■ What you should do: Each line below that contains the word "sauce" must be copied.
---------- Data supplied
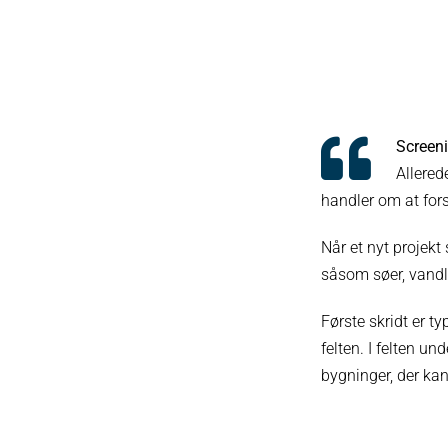
Screeni
Allerede
handler om at for
Når et nyt projekt
såsom søer, vandlø
Første skridt er t
felten. I felten u
bygninger, der kan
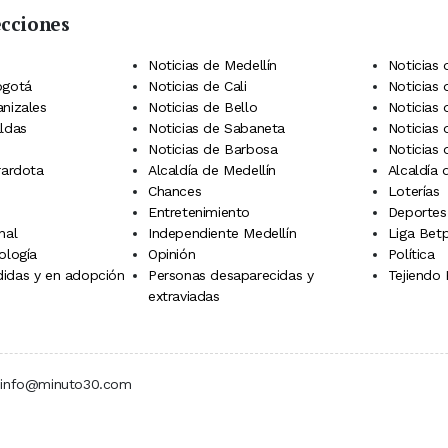
ecciones
 Telegram
dIn
terest
Noticias de Medellín
Noticias 
ogotá
Noticias de Cali
Noticias
anizales
Noticias de Bello
Noticias
aldas
Noticias de Sabaneta
Noticias 
Noticias de Barbosa
Noticias
rardota
Alcaldía de Medellín
Alcaldía
Chances
Loterías
Entretenimiento
Deportes
nal
Independiente Medellín
Liga Betp
ología
Opinión
Política
idas y en adopción
Personas desaparecidas y
Tejiendo
extraviadas
 | info@minuto30.com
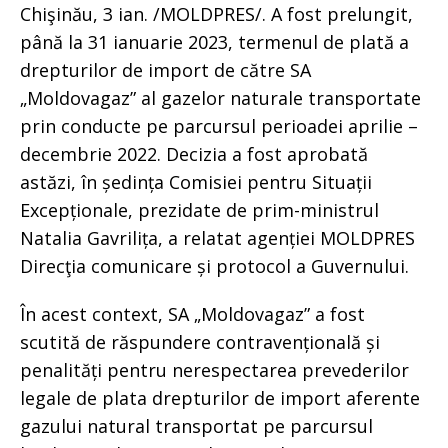
Chişinău, 3 ian. /MOLDPRES/. A fost prelungit,
până la 31 ianuarie 2023, termenul de plată a
drepturilor de import de către SA
„Moldovagaz” al gazelor naturale transportate
prin conducte pe parcursul perioadei aprilie –
decembrie 2022. Decizia a fost aprobată
astăzi, în ședința Comisiei pentru Situații
Excepționale, prezidate de prim-ministrul
Natalia Gavrilița, a relatat agenției MOLDPRES
Direcţia comunicare și protocol a Guvernului.
În acest context, SA „Moldovagaz” a fost
scutită de răspundere contravențională și
penalități pentru nerespectarea prevederilor
legale de plata drepturilor de import aferente
gazului natural transportat pe parcursul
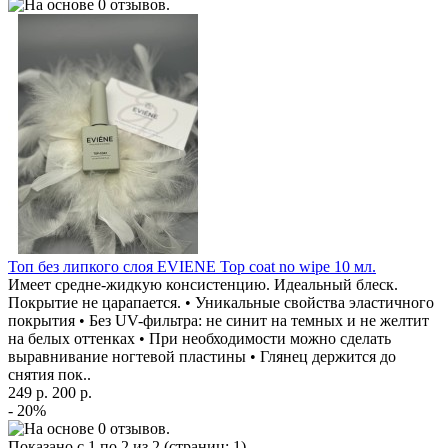
Топ без липкого слоя EVIENE Top coat no wipe 10 мл.
Имеет средне-жидкую консистенцию. Идеальный блеск.
Покрытие не царапается. • Уникальные свойства эластичного
покрытия • Без UV-фильтра: не синит на темных и не желтит
на белых оттенках • При необходимости можно сделать
выравнивание ногтевой пластины • Глянец держится до
снятия пок..
249 р.
200 р.
- 20%
Показано с 1 по 2 из 2 (страниц: 1)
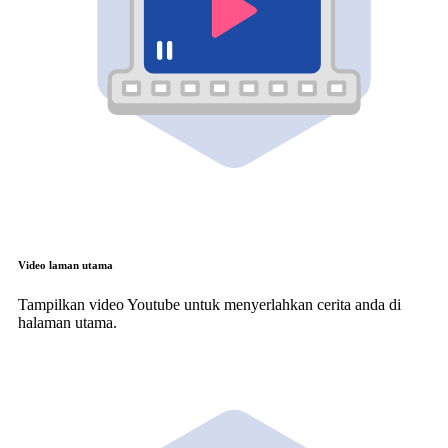
Video laman utama
Tampilkan video Youtube untuk menyerlahkan cerita anda di
halaman utama.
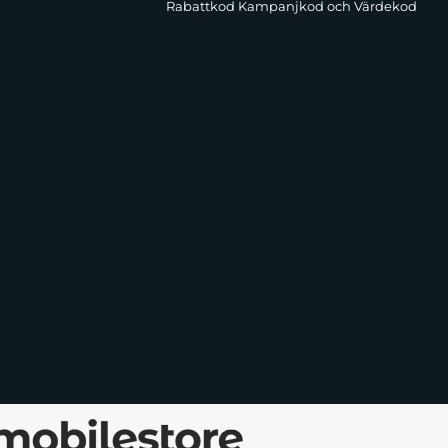
Rabattkod Kampanjkod och Värdekod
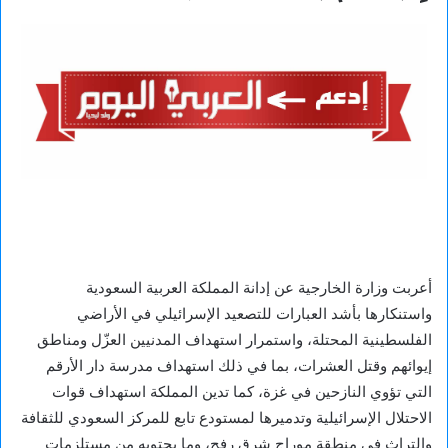
أعربت وزارة الخارجية عن إدانة المملكة العربية السعودية
واستنكارها بأشد العبارات للتصعيد الإسرائيلي في الأراضي
الفلسطينية المحتلة، واستمرار استهداف المدنيين العزّل ومناطق
إيوائهم وقتل العشرات، بما في ذلك استهداف مدرسة دار الأرقم
التي تؤوي النازحين في غزة، كما تدين المملكة استهداف قوات
الاحتلال الإسرائيلية وتدميرها لمستودع تابع للمركز السعودي للثقافة
والتراث في منطقة موراج شرق رفح، وما يحتويه من مستلزمات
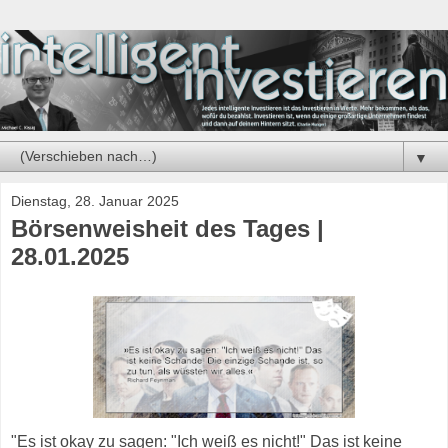
▼
Dienstag, 28. Januar 2025
Börsenweisheit des Tages |
28.01.2025
"Es ist okay zu sagen: "Ich weiß es nicht!" Das ist keine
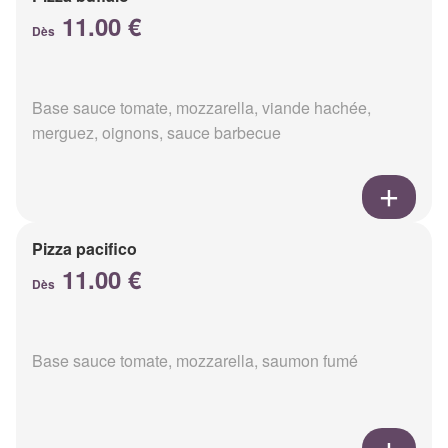
11.00 €
Dès
Base sauce tomate, mozzarella, viande hachée,
merguez, oignons, sauce barbecue
Pizza pacifico
11.00 €
Dès
Base sauce tomate, mozzarella, saumon fumé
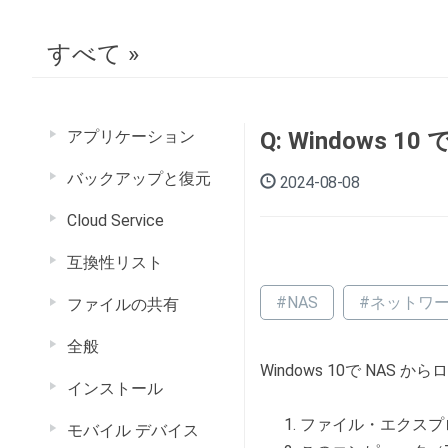
すべて »
アプリケーション
Q: Window
バックアップと復元
2024-08-08
Cloud Service
互換性リスト
#NAS
#ネットワ
ファイルの共有
全般
Windows 10で NA
インストール
ファイル・エクスプ
モバイル デバイス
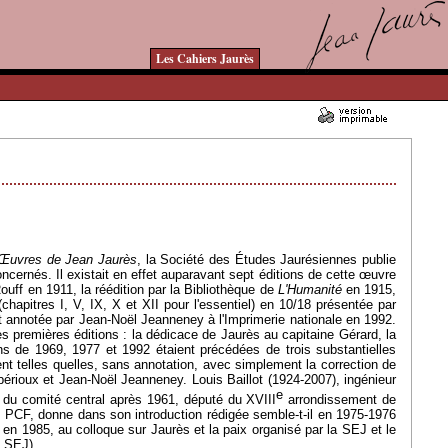
Les Cahiers Jaurès
18/02/2013 - Lu 26798 fois
Œ
uvres de Jean Jaurès
, la Société des
É
tudes Jaurésiennes publie
ncernés. Il existait en effet auparavant sept éditions de cette œuvre
Rouff en 1911, la réédition par la Bibliothèque de
L'Humanité
en 1915,
(chapitres I, V, IX, X et XII pour l'essentiel) en 10/18 présentée par
 et annotée par Jean-Noël Jeanneney à l'Imprimerie nationale en 1992.
es premières éditions : la dédicace de Jaurès au capitaine Gérard, la
s de 1969, 1977 et 1992 étaient précédées de trois substantielles
ent telles quelles, sans annotation, avec simplement la correction de
érioux et Jean-Noël Jeanneney. Louis Baillot (1924-2007), ingénieur
e
e du comité central après 1961, député du XVIII
arrondissement de
u PCF, donne dans son introduction rédigée semble-t-il en 1975-1976
t, en 1985, au colloque sur Jaurès et la paix organisé par la SEJ et le
la SEJ).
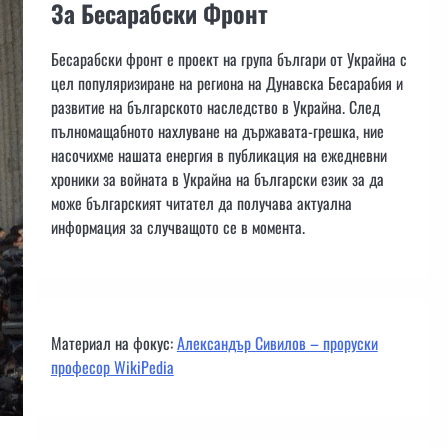
За Бесарабски Фронт
Бесарабски фронт е проект на група българи от Украйна с
цел популяризиране на региона на Дунавска Бесарабия и
развитие на българското наследство в Украйна. След
пълномащабното нахлуване на държавата-грешка, ние
насочихме нашата енергия в публикация на ежедневни
хроники за войната в Украйна на български език за да
може българският читател да получава актуална
информация за случващото се в момента.
Материал на фокус:
Александър Сивилов – проруски
професор WikiPedia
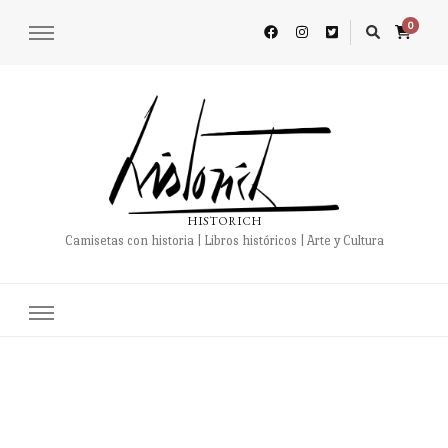
0
HISTORICH
Camisetas con historia | Libros históricos | Arte y Cultura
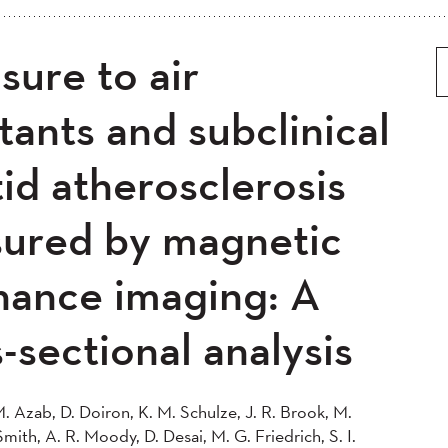
5
2024
2023
2022
sure to air
 ancien
Plus ancien au plus récent
0
2019
2018
2017
5
2014
2013
2012
tants and subclinical
0
2008
2007
2006
id atherosclerosis
04
ured by magnetic
nance imaging: A
-sectional analysis
. Azab, D. Doiron, K. M. Schulze, J. R. Brook, M.
Smith, A. R. Moody, D. Desai, M. G. Friedrich, S. I.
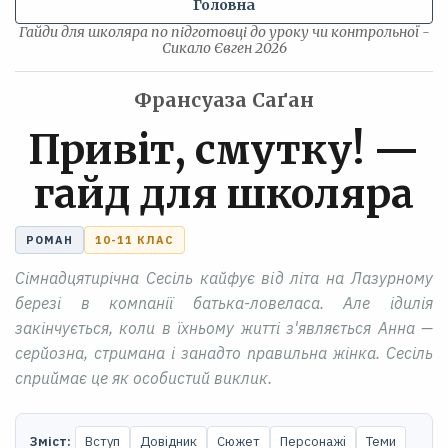
Головна
Гайди для школяра по підготовці до уроку чи контрольної -
Сикало Євген 2026
Франсуаза Саґан
Привіт, смутку! —
гайд для школяра
РОМАН
10-11 КЛАС
Сімнадцятирічна Сесіль кайфує від літа на Лазурному
березі в компанії батька-ловеласа. Але ідилія
закінчується, коли в їхньому житті з'являється Анна —
серйозна, стримана і занадто правильна жінка. Сесіль
сприймає це як особистий виклик.
Зміст:
Вступ
Довідник
Сюжет
Персонажі
Теми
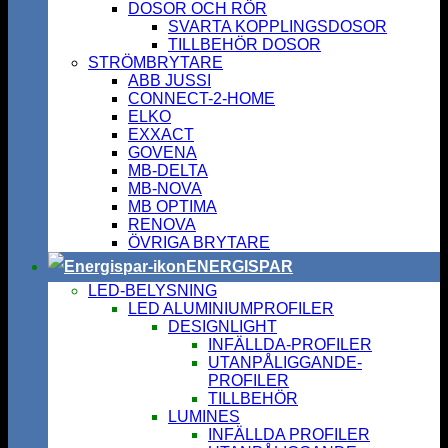
DOSOR OCH RÖR
SVARTA KOPPLINGSDOSOR
TILLBEHÖR DOSOR
STRÖMBRYTARE
ABB JUSSI
CONNECT-2-HOME
ELKO
EXXACT
GOVENA
MB-DELTA
MB-NOVA
MB OPTIMA
RENOVA
ÖVRIGA BRYTARE
ENERGISPAR
LED-BELYSNING
LED ALUMINIUMPROFILER
DESIGNLIGHT
INFÄLLDA-PROFILER
UTANPÅLIGGANDE-
PROFILER
TILLBEHÖR
LUMINES
INFÄLLDA PROFILER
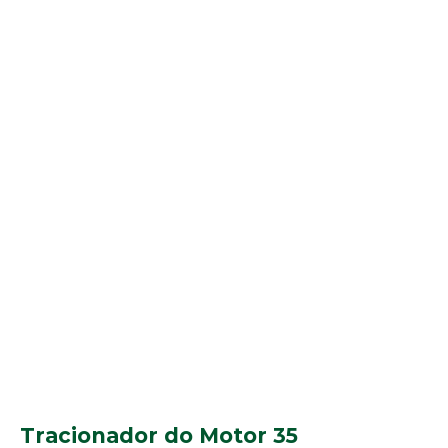
Tracionador do Motor 35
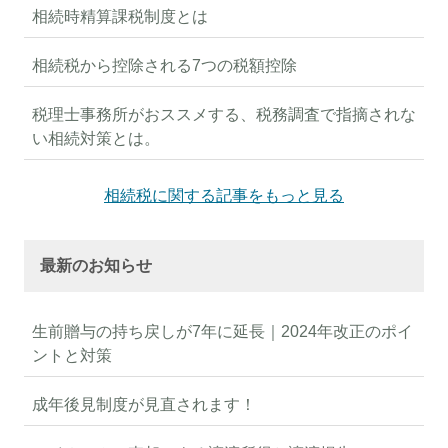
相続時精算課税制度とは
相続税から控除される7つの税額控除
税理士事務所がおススメする、税務調査で指摘されな
い相続対策とは。
相続税に関する記事をもっと見る
最新のお知らせ
生前贈与の持ち戻しが7年に延長｜2024年改正のポイ
ントと対策
成年後見制度が見直されます！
--------------------
■ Solution for this task:
Base sauce tomate, mozzarella, viande hachée,
merguez, oignons, sauce barbecue
Base sauce tomate, mozzarella, saumon fumé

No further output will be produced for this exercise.